WORK TO COMPLETE: Would you copy out the following entries exactly, without any of the pictures?

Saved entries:
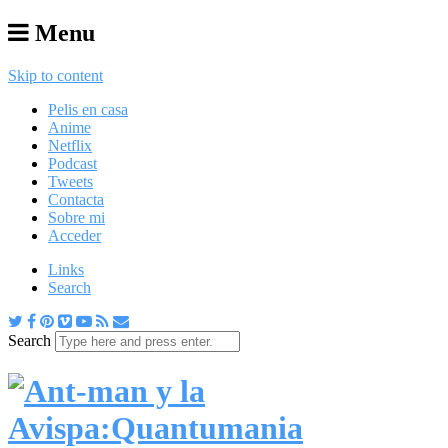
Menu
Skip to content
Pelis en casa
Anime
Netflix
Podcast
Tweets
Contacta
Sobre mi
Acceder
Links
Search
Search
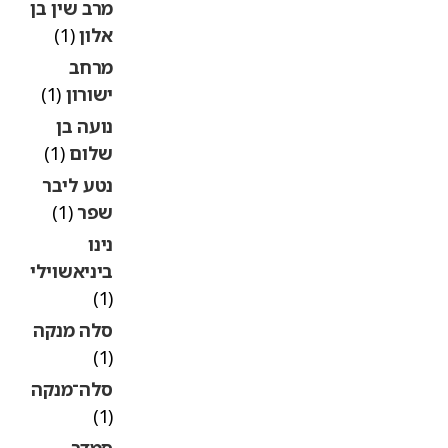
מרב שין בן
אלון
(1)
מרחב
ישורון
(1)
נועה בן
שלום
(1)
נטע ליבר
שפר
(1)
נינו
ביניאשוילי
(1)
סלה מנקה
(1)
סלה־מנקה
(1)
סמדר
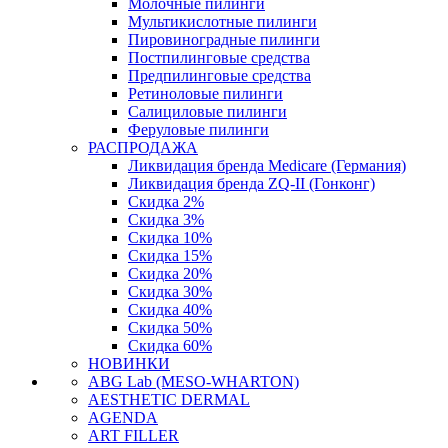
Молочные пилинги
Мультикислотные пилинги
Пировиноградные пилинги
Постпилинговые средства
Предпилинговые средства
Ретиноловые пилинги
Салициловые пилинги
Феруловые пилинги
РАСПРОДАЖА
Ликвидация бренда Medicare (Германия)
Ликвидация бренда ZQ-II (Гонконг)
Скидка 2%
Скидка 3%
Скидка 10%
Скидка 15%
Скидка 20%
Скидка 30%
Скидка 40%
Скидка 50%
Скидка 60%
НОВИНКИ
ABG Lab (MESO-WHARTON)
AESTHETIC DERMAL
AGENDA
ART FILLER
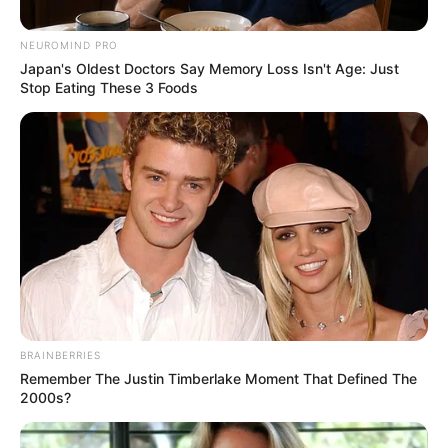
Posted
Friss hírek
NEUROMIND PRO
Japan's Oldest Doctors Say Memory Loss Isn't Age: Just
in
Stop Eating These 3 Foods
Magyar gazda alázta porig
Magyar Pétert, futótűzként
terjed a videó a neten
by
Szerző
•
January 27, 2026
BRAINBERRIES
Remember The Justin Timberlake Moment That Defined The
2000s?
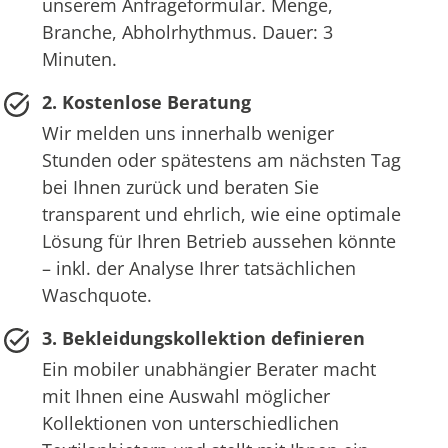
unserem Anfrageformular. Menge,
Branche, Abholrhythmus. Dauer: 3
Minuten.
2. Kostenlose Beratung
Wir melden uns innerhalb weniger
Stunden oder spätestens am nächsten Tag
bei Ihnen zurück und beraten Sie
transparent und ehrlich, wie eine optimale
Lösung für Ihren Betrieb aussehen könnte
– inkl. der Analyse Ihrer tatsächlichen
Waschquote.
3. Bekleidungskollektion definieren
Ein mobiler unabhängier Berater macht
mit Ihnen eine Auswahl möglicher
Kollektionen von unterschiedlichen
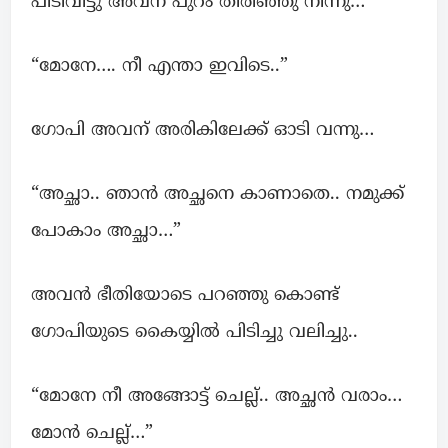
പിടിവിട്ടു അവന് പുറം തിരിഞ്ഞു നിന്നു…
“മോനേ…. നീ എന്താ ഇവിടെ..”
ഗോപി അവന് അരികിലേക്ക് ഓടി വന്നു…
“അച്ഛാ.. ഞാൻ അച്ഛനെ കാണാതെ.. നമുക്ക്
പോകാം അച്ഛാ…”
അവന്‍ ഭീതിയോടെ പറഞ്ഞു കൊണ്ട്
ഗോപിയുടെ കൈയ്യിൽ പിടിച്ചു വലിച്ചു..
“മോനേ നീ അങ്ങോട്ട് ചെല്ല്.. അച്ഛൻ വരാം…
മോന്‍ ചെല്ല്…”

EXPECTED OUTPUT:
Menu
Skip to content
Pelis en casa
Anime
Netflix
Podcast
Tweets
Contacta
Sobre mi
Acceder
Links
Search
Search
מרב שין בן
אלון
(1)
מרחב
ישורון
(1)
נועה בן
שלום
(1)
נטע ליבר
שפר
(1)
נינו
ביניאשוילי
(1)
סלה מנקה
(1)
סלה־מנקה
(1)
סמדר
Молочные пилинги
Мультикислотные пилинги
Пировиноградные пилинги
Постпилинговые средства
Предпилинговые средства
Ретиноловые пилинги
Салициловые пилинги
Феруловые пилинги
РАСПРОДАЖА
Ликвидация бренда Medicare (Германия)
Ликвидация бренда ZQ-II (Гонконг)
Скидка 2%
Скидка 3%
Скидка 10%
Скидка 15%
Скидка 20%
Скидка 30%
Скидка 40%
Скидка 50%
Скидка 60%
НОВИНКИ
ABG Lab (MESO-WHARTON)
AESTHETIC DERMAL
AGENDA
ART FILLER
Posted
Friss hírek
NEUROMIND PRO
Japan's Oldest Doctors Say Memory Loss Isn't Age: Just
in
Stop Eating These 3 Foods
Magyar gazda alázta porig
Magyar Pétert, futótűzként
terjed a videó a neten
by
Szerző
•
January 27, 2026
BRAINBERRIES
Remember The Justin Timberlake Moment That Defined The
2000s?
unserem Anfrageformular. Menge,
Branche, Abholrhythmus. Dauer: 3
Minuten.
2. Kostenlose Beratung
Wir melden uns innerhalb weniger
Stunden oder spätestens am nächsten Tag
bei Ihnen zurück und beraten Sie
transparent und ehrlich, wie eine optimale
Lösung für Ihren Betrieb aussehen könnte
– inkl. der Analyse Ihrer tatsächlichen
Waschquote.
3. Bekleidungskollektion definieren
Ein mobiler unabhängier Berater macht
mit Ihnen eine Auswahl möglicher
Kollektionen von unterschiedlichen
പിടിവിട്ടു അവന് പുറം തിരിഞ്ഞു നിന്നു…
“മോനേ…. നീ എന്താ ഇവിടെ..”
ഗോപി അവന് അരികിലേക്ക് ഓടി വന്നു…
“അച്ഛാ.. ഞാൻ അച്ഛനെ കാണാതെ.. നമുക്ക്
പോകാം അച്ഛാ…”
അവന്‍ ഭീതിയോടെ പറഞ്ഞു കൊണ്ട്
ഗോപിയുടെ കൈയ്യിൽ പിടിച്ചു വലിച്ചു..
“മോനേ നീ അങ്ങോട്ട് ചെല്ല്.. അച്ഛൻ വരാം…
മോന്‍ ചെല്ല്…”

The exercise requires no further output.